You can get a vaccine regardless of your immigration status.
You can ride the bus or train to and from your vaccination appointment for free. Just show your appointment confirmation to the driver.
Use helpful headings
Use concise and descriptive headings. Headings should not be so long that they overwhelm the rest of the content, but they should be clear. You can use topics, questions, or statements.
- Are you eligible?
- See if you’re eligible.
Lists highlight and help your reader focus on important information. Use numbers if there is a sequence or chronological steps, otherwise use bullets.
- Healthcare workers
- Residents of long-term care facilities
- People 65 years and older
- Age 16-64 with severe, high-risk medical conditions
- Age 16-64 with significant, high-risk disabilities
Use simple and direct words
Use common and familiar words instead of the obscure. Here are some words to substitute with more familiar words.
|by means of||by, with|
|disseminate||give, issue, pass, send|
|in a timely manner||on time, promptly|
Avoid jargon and acronyms
Don’t use industry-specific terms or acronyms. If a fifth grader won’t be able to understand, use a different word. If you must, define the term or spell out the acronym.
MPHD will provide free vaccinations at the PHDS located at 555 Sea View Road. Please bring ID verification and documentation that demonstrates restaurant industry employment eligibility requirements.
If you work at a restaurant, you can get a free vaccine from the Public Health department at 555 Sea View Road. Bring:
- Photo ID (such as a driver’s license or passport)
- Proof of work eligibility (such as a work ID badge, letter from your employer, or paystub)
Avoid hidden verbs
A hidden verb is a verb turned into a noun. They often follow verbs like make and take. They often end in -ion and -ment.
We will make an announcement on Monday about new vaccine eligibility criteria.
On Monday we will announce new vaccine eligibility criteria.
Short sentences are easier to read. Long, complex sentences are the most common problem in government writing. The first step to making your writing more concise is to break up long sentences.
The next step is to remove words. Here are some things to look out for:
- Redundant words (like repeat again, circle around, exact same)
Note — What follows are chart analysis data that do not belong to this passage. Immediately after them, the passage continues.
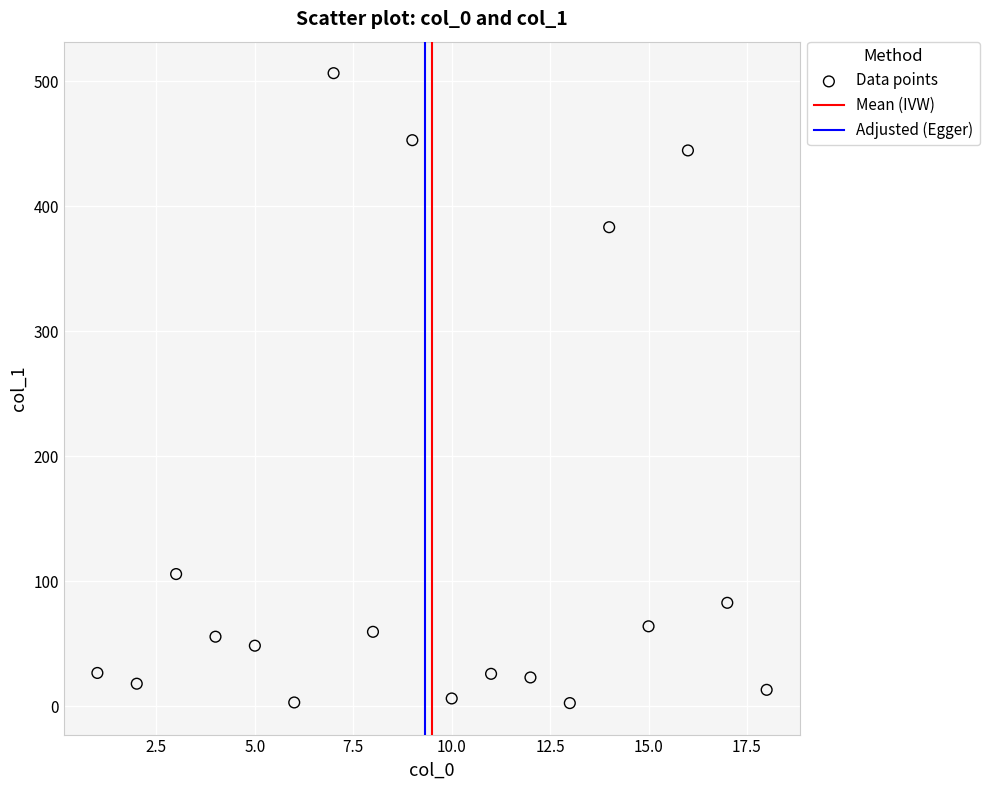

What is the range of X values (max minus min)?

17.0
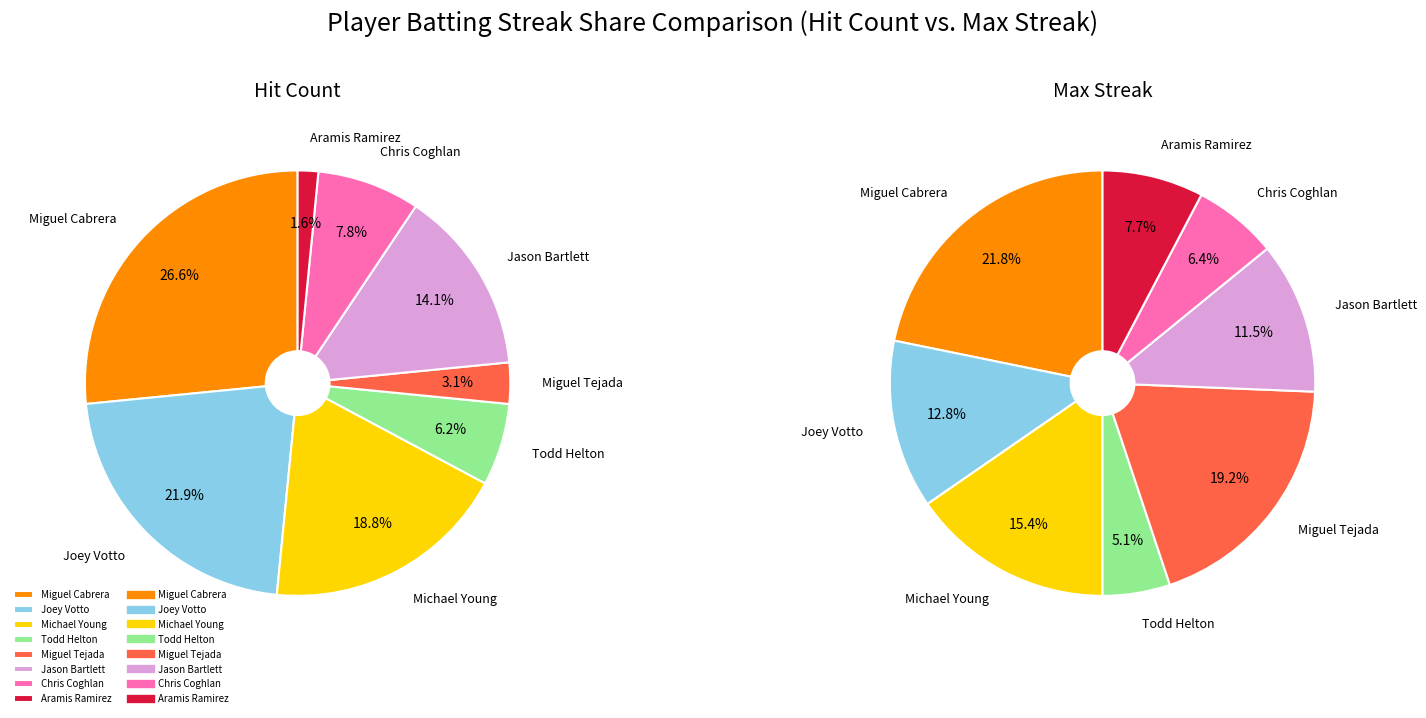

Is it true that Miguel Tejada is 3% of the pie?

True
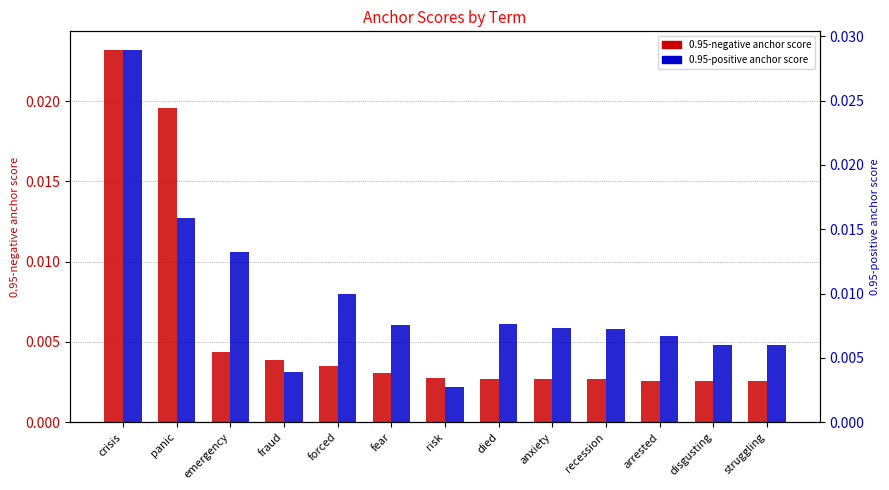

List the series in order of their overall mean, highest first.

0.95-positive anchor score, 0.95-negative anchor score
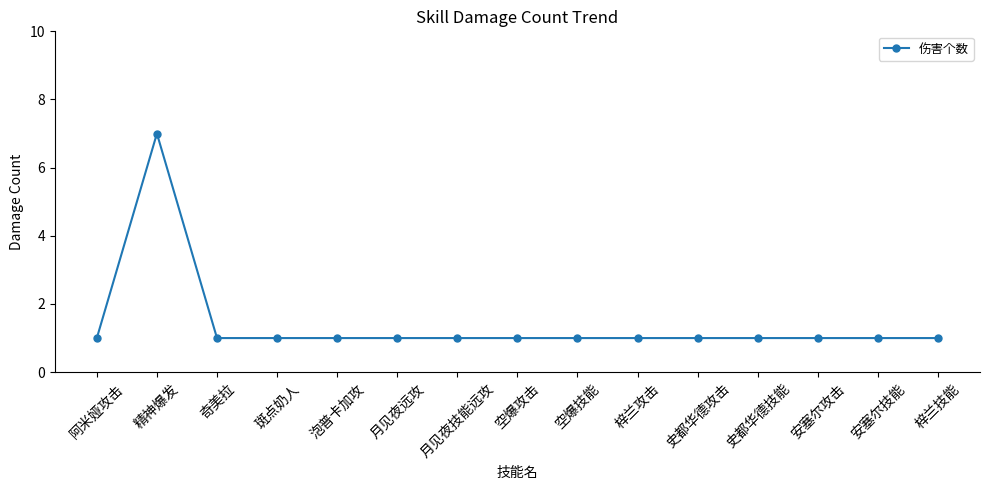

What is the sum of all values?

21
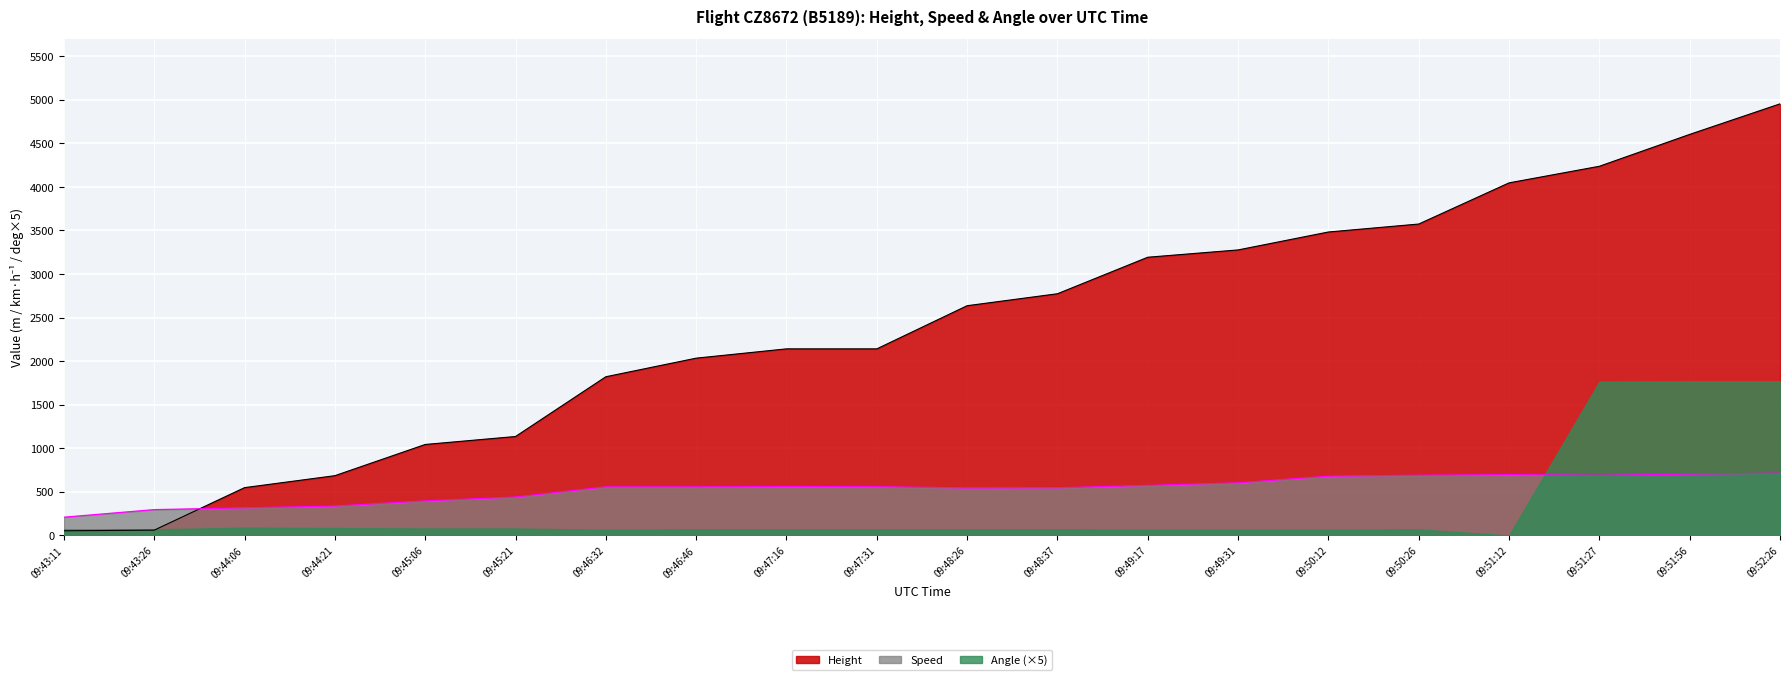

How many lines are shown in the chart?

3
- Unnecessary modifiers (adverbs like actually, simply, really, totally)
- Wordy phrases (like in order to, at the present time, due to the fact that)
Use “you” and other pronouns
Address your reader with “you” so they understand what they need to do and how the information relates to them. Define “you” so they know if it applies to them.
Use other pronouns such as “I,” “we,” and “us” to add clarity and assign responsibility. Using “we” for your government agency also makes you more approachable.
Example uses of pronouns
- If you work in a restaurant, you can get a vaccine.
- Am I eligible?
- We will add more appointment slots on Friday.
- Your health and safety is important to us.
Use active voice
Active voice also helps clarify who is supposed to do what. Sometimes passive voice is appropriate. Often it obscures information about who is responsible for doing something.
The following documentation must be provided at the time of appointment to satisfy eligibility requirements.
You must show the following documentation at your appointment to prove you are eligible.
Use examples to clarify complex concepts. Think of how you might explain something to someone in a conversation. An example helps the reader understand how the information relates to them.
If you are fully vaccinated, you can gather indoors with unvaccinated people without masks if they are from one household. For example, you can visit with your grandchildren.
Plain language and clear writing is crucial in government communications. It improves the effectiveness of government services and increases public trust.
Your content will be easier to understand if you break up long sentences, remove redundant words, and use a conversational tone. Your writing will be more clear if you use pronouns, the active voice, and examples.